Потом они всю ночь бродили по старому Белграду. А горячий шоколад он так и не попробовал…
Зато были каштаны. Их жарили прямо на улице на длинных узких жаровнях странные люди с черными руками. Его даже удивило это сначала. С виду – обычный серб: кудрявый, улыбка в поллица, говорит быстро-быстро. А руки – угольно-черные, как у негра. «Не, у негров-то ладошки – белые, а тут вся кисть – аспидного цвета, как из преисподней…» - заметил про себя Сергей, пока они стояли с Весной у одной из таких жаровень – ждали, когда торговец положит несколько горстей каштанов в бумажный кулечек.
- Как тебе? – спросила, улыбнувшись, Весна, когда он осторожно отделив от косточки, попробовал первый черный плод.
- Не знаю. Своеобразно, ни с чем не сравнить, но очень уж пресные. С солью бы надо их…
- Ну, тебе еще и специй подавай. И чтоб поострее, да повкуснее. У-у-у, хитрый какой, - засмеялась сербка, а потом добавила многообещающе: - Ничего, дома я тебе что-нибудь сделаю совсем сербское и очень острое, огнедышащее.
- А мы идем к тебе?
- Ну тебе ж все равно ночевать негде…
- Хо-о-чу-у на Кубу… - в изнеможении глядя в потолок, медленно и протяжно произнесла Весна. И, словно предвосхищая его вопрос, добавила: - Там тепло. И не стреляют.
Сергей ответил не сразу. Точнее, не ответил – просто сказал, даже не для той женщины, что лежала с ним рядом на узком, стареньком матрасике, - не для кого, только для себя:
- А ты красавица… Как это хорошо по-сербски: лепотица. Ле-по-ти-ца.
- Глупый ты, - засмеялась Весна и скользнула к нему, прижалась доверчиво теплым и мягким своим плечом. – Я слишком высокая. И коленки у меня острые, и локти. И все это – совсем не по-русски.
- И не надо по-русски. По-сербски – лучше… А как это, кстати, по-сербски?
- Что?
- Ну, то, чем мы с тобой здесь сейчас занимались…

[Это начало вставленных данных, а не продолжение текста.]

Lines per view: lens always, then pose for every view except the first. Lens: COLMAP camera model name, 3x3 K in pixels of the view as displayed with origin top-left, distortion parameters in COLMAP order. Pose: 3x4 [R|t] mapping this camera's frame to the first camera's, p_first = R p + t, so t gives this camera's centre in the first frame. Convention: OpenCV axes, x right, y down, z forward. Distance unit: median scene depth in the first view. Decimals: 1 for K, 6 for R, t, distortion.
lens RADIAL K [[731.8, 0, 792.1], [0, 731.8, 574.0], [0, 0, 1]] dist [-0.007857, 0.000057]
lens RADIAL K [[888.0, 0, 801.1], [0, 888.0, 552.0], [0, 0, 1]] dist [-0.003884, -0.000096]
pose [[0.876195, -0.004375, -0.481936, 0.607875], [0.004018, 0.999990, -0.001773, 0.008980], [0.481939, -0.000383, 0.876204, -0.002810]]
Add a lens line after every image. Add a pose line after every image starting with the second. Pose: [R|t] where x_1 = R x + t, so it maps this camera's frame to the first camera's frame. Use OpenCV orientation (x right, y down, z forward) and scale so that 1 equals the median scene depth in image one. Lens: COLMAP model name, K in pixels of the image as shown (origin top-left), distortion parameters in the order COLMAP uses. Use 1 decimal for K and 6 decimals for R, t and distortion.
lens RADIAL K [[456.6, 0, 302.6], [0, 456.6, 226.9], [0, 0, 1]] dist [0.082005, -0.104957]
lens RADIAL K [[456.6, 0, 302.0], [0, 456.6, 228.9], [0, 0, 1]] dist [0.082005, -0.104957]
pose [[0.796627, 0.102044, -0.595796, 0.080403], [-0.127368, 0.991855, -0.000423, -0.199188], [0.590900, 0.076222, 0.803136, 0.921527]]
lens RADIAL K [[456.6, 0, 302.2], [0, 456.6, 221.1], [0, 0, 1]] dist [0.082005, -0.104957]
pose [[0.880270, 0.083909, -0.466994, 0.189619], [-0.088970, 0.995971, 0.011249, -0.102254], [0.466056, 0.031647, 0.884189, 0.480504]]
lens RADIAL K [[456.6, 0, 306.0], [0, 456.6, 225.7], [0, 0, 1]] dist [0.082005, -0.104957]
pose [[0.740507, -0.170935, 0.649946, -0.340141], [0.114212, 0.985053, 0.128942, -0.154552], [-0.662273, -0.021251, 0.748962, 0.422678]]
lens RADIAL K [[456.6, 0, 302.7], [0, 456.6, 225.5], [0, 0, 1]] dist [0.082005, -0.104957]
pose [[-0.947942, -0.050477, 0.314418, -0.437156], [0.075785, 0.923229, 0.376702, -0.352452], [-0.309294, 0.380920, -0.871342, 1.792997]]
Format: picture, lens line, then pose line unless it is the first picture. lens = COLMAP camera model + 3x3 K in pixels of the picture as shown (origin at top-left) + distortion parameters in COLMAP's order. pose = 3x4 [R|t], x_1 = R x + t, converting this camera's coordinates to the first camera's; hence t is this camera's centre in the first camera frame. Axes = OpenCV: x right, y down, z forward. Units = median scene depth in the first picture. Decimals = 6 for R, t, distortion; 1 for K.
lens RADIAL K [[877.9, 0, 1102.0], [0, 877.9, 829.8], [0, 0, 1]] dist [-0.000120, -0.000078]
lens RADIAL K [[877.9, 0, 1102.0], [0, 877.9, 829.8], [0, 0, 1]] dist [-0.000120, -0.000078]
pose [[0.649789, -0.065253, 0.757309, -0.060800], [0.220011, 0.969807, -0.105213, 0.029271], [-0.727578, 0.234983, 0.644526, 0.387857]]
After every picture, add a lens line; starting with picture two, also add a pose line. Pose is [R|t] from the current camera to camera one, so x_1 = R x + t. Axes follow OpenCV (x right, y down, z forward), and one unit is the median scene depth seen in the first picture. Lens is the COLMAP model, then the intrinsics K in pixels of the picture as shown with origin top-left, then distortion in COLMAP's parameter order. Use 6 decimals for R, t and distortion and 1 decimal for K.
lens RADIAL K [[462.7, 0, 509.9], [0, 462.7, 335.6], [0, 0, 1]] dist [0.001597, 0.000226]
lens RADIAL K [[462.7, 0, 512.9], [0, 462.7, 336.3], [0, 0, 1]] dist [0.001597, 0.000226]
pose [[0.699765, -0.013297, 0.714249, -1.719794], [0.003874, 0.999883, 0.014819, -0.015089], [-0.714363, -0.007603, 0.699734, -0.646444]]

Она снова засмеялась – и вновь потянулась к нему губами, как тогда, на лестнице, когда они поднимались к ее двери, и Весна оступилась во тьме, и легла в его руки. Поцеловала, как и тогда, длинно, жадно, пока не перехватило дыхание. Губы у нее были потрескавшиеся от солнца, чуть солоноватые - от поцелуев в трещинках выступила кровь. Ее жаркое, темно-коричневое от загара, тренированное тело («Я до войны играла в баскетбол: хорошо играла – рост позволял») сплелось с его телом, скрытом от солнца под бронежилетом вот уже несколько месяцев и все это время не знавшем женщин. Страсть сводила их и разводила, и сводила вновь – менялись только позы, да тени на стене, а черная белградская тьма за окном постепенно светлела, становилась все тоньше, пока не истончала совсем…
И только тогда, уже в рассветной, туманной мгле, они заснули. На чердаке двухэтажного особняка на окраине сербской столицы, где были только этажерка с книгами, да этот старенький матрасик. Они спали спокойно и счастливо. Как в раю. Без мыслей и забот. Без войны. Два голых человека на матрасе, укрытом пахнущим молью клетчатом пледе. Не муж и жена, а просто люди, которым очень хорошо вдвоем.